Russia considered developing land-launched versions of its sea-fired Kalibr cruise missiles in February 2019 in retaliation to the US attempts to introduce land-based versions of the naval missiles like the Tomahawk and SM-6 Surface-to-Air Missile (SAM).
The US has been trying to introduce one of these systems, the Typhon, since 2017 in Europe, too, according to Russia.
This drove Moscow to field the 9M729 Novator cruise missile, which led to both sides accusing the other of violating the Intermediate-Range Nuclear Forces (INF) Treaty, which finally resulted in its collapse in August 2019.
With Russia believing the US wanted an excuse to quit the INF to be able to field these missiles, the military leadership in Moscow advised President Vladimir Putin to permit research into developing land-fired variants of the Kalibr missile, according to a report in Kommersant.
The Kalibr is currently the weapon of choice in Russia’s periodic missile barrages on Kyiv. It is launched from Russian warships in the Black Sea, alongside the air-launched Kh-101, surface-to-surface ballistic missile Iskander and Geranium-2 kamikaze drones simultaneously on civilian-military targets.
The Tomahawk and the SM-6 are a part of the Typhon system, where the missiles fired from the Mk.41 universal launchers have been repurposed for hitting land targets.
Bridging The Range Gap
The SM-6 version of the Typhon was meanwhile “rehearsed” in its road-mobile form in September 2022 under the US European Command, EurAsian Times reported. The rehearsal showed containers on articulated trucks claimed to be carrying the SM-6.
The MRC/Typhon system bridges the range gap between two under-development missiles – the 482-kilometer range Precision Strike Missile (PrSM) and the 2776-kilometer range of the US Army’s hypersonic Long-Range Hypersonic Weapon (LRHW).
In other words, it requires missiles to reach targets up to 1,800 km away.
Interestingly, the Tomahawk and the Naval Strike Missile (NSM) – of the Navy/Marine Corps Expeditionary Ship Interdiction System (NMESIS) – is part of a larger US Marine Corps (USMC) island-hopping strategy of firing anti-ship missiles on Chinese warships from friendly nations’ islands in the South and East China Seas.

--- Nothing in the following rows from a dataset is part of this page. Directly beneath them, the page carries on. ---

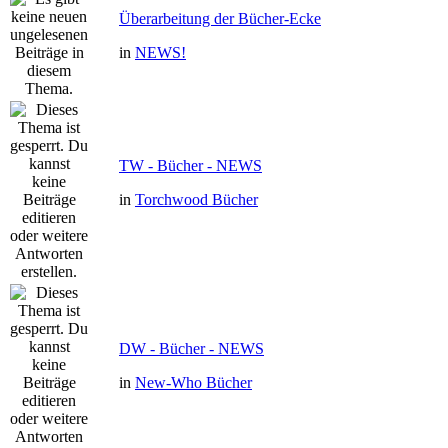
Überarbeitung der Bücher-Ecke
in
NEWS!
TW - Bücher - NEWS
in
Torchwood Bücher
DW - Bücher - NEWS
in
New-Who Bücher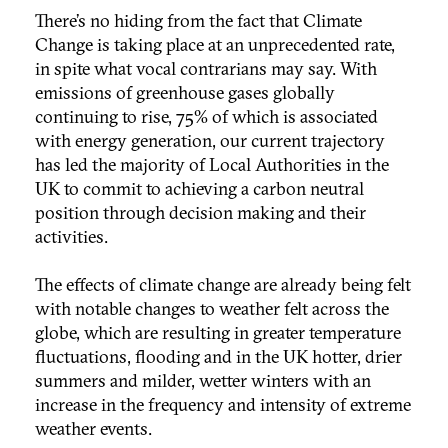
There’s no hiding from the fact that Climate
Change is taking place at an unprecedented rate,
in spite what vocal contrarians may say. With
emissions of greenhouse gases globally
continuing to rise, 75% of which is associated
with energy generation, our current trajectory
has led the majority of Local Authorities in the
UK to commit to achieving a carbon neutral
position through decision making and their
activities.
The effects of climate change are already being felt
with notable changes to weather felt across the
globe, which are resulting in greater temperature
fluctuations, flooding and in the UK hotter, drier
summers and milder, wetter winters with an
increase in the frequency and intensity of extreme
weather events.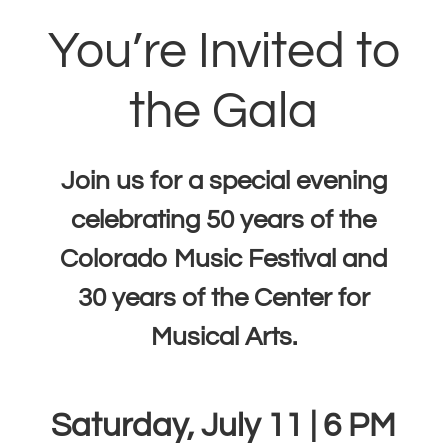
You’re Invited to
the Gala
Join us for a special evening
celebrating 50 years of the
Colorado Music Festival and
30 years of the Center for
Musical Arts.
Saturday, July 11 | 6 PM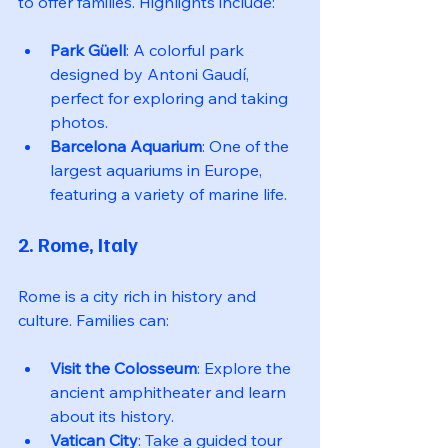
to offer families. Highlights include:
Park Güell
: A colorful park 
designed by Antoni Gaudí, 
perfect for exploring and taking 
photos.
Barcelona Aquarium
: One of the 
largest aquariums in Europe, 
featuring a variety of marine life.
2. Rome, Italy
Rome is a city rich in history and 
culture. Families can:
Visit the Colosseum
: Explore the 
ancient amphitheater and learn 
about its history.
Vatican City
: Take a guided tour 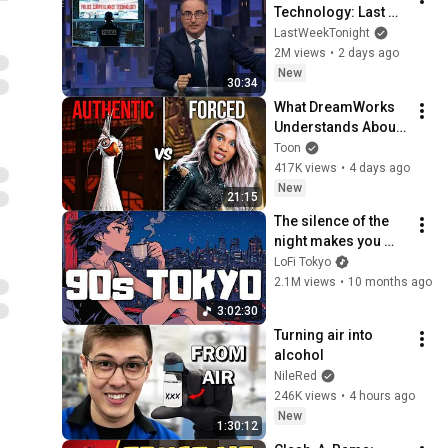
Technology: Last 
Week Tonight with 
LastWeekTonight
John Oliver (HBO)
2M views
•
2 days ago
New
30:34
What DreamWorks 
Understands About 
Evil That Hollywood 
Toon
Doesn't
417K views
•
4 days ago
New
21:15
The silence of the 
night makes you 
stronger.｜
LoFi Tokyo
Japanese Lo-fi 
2.1M views
•
10 months ago
Night 📼 Chill Beats 
3:02:30
for Study & Focus
Turning air into 
alcohol
NileRed
246K views
•
4 hours ago
New
1:30:12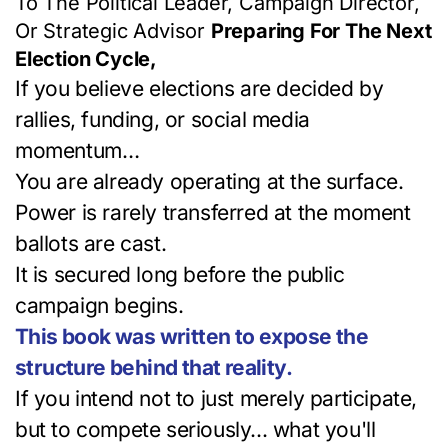
To The Political Leader, Campaign Director,
Or Strategic Advisor
Preparing For The Next
Election Cycle,
If you believe elections are decided by
rallies, funding, or social media
momentum…
You are already operating at the surface.
Power is rarely transferred at the moment
ballots are cast.
It is secured long before the public
campaign begins.
This book was written to expose the
structure behind that reality.
If you intend not to just merely participate,
but to compete seriously... what you'll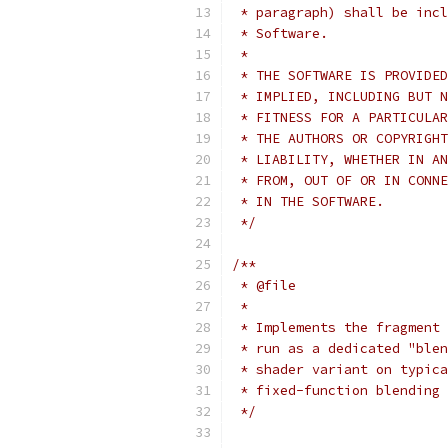
 * paragraph) shall be incl
 * Software.
 *
 * THE SOFTWARE IS PROVIDED
 * IMPLIED, INCLUDING BUT N
 * FITNESS FOR A PARTICULAR
 * THE AUTHORS OR COPYRIGHT
 * LIABILITY, WHETHER IN AN
 * FROM, OUT OF OR IN CONNE
 * IN THE SOFTWARE.
 */
/**
 * @file
 *
 * Implements the fragment 
 * run as a dedicated "blen
 * shader variant on typica
 * fixed-function blending 
 */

The NMESIS, too, undertook its third test-firing earlier this month.
‘US Exploiting Arms Control Treaty Collapse’
Russian military expert Alexander Ermakov, quoted in the Kommersant report, also believes the obsolete Tomahawk has been introduced to hit mainland China, besides Chinese naval shipping. Ermakov refers to official US military statements and reports in defense news outlets.
A report in The WarZone cites the US military concept of being able to rapidly move across the islands “in a future large-scale conflict in the Pacific against China.” Thus, the choice of the Joint Light Tactical Vehicle (JLTV) to carry the Tomahawk launchers.
Ermakov, however, assesses that the choice of the Tomahawk missile for the anti-shipping role is suspicious and believes that the US has escalatory intentions in hitting Chinese land targets.
“Neither official statements nor analytical materials explain why the Tomahawk was chosen for the anti-ship system.
“For an anti-ship missile, the Tomahawk is obsolete, but its surviving ground-attack capabilities may be the true reason for the Marine Corps to purchase such systems. By deploying off the Chinese coast under the guise of ‘defensive’ anti-ship weapons, the Marine Corps will receive stable means to attack Chinese territory,” Ermakov alleges.
But the Tomahawks also threaten Russia, according to Ermakov, as “one cannot rule out their future deployment in Europe or their sale to American allies under the guise of anti-ship (missiles).”
As mentioned earlier, the fact that the SM-6 version of the Typhon was tested under the European Command lends some credence to Ermakov’s claims.
This led Russian Defense Minister Sergei Shoigu to propose to Putin in February 2019 – when it was clear that the INF would fall apart – to start research and development to fire sea-based Kalibr missiles and medium and short-range hypersonic missiles from land.
According to the Kommersant report, the proposal’s fate is unknown. But it added that the US wanted a pretext to introduce land-attack missile systems with prohibited ranges and thus exited the INF Treaty, that freed up its hands.
The INF Treaty
The 1987 INF Treaty between the US and the former Union of Soviet Socialists Republics (USSR or the Soviet Union) banned the development and deployment of nuclear and conventional, cruise, and ballistic missiles with ranges of 500 to 5,000 kilometers.
The two countries subsequently destroyed a total of 2,692 short, medium, and intermediate-range missiles by the treaty’s implementation deadline of June 1, 1991, according to the Arms Control Association (ACA).
Following mutual accusations of violating the INF, the US exited the treaty under the then-President Donald Trump administration in August 2019.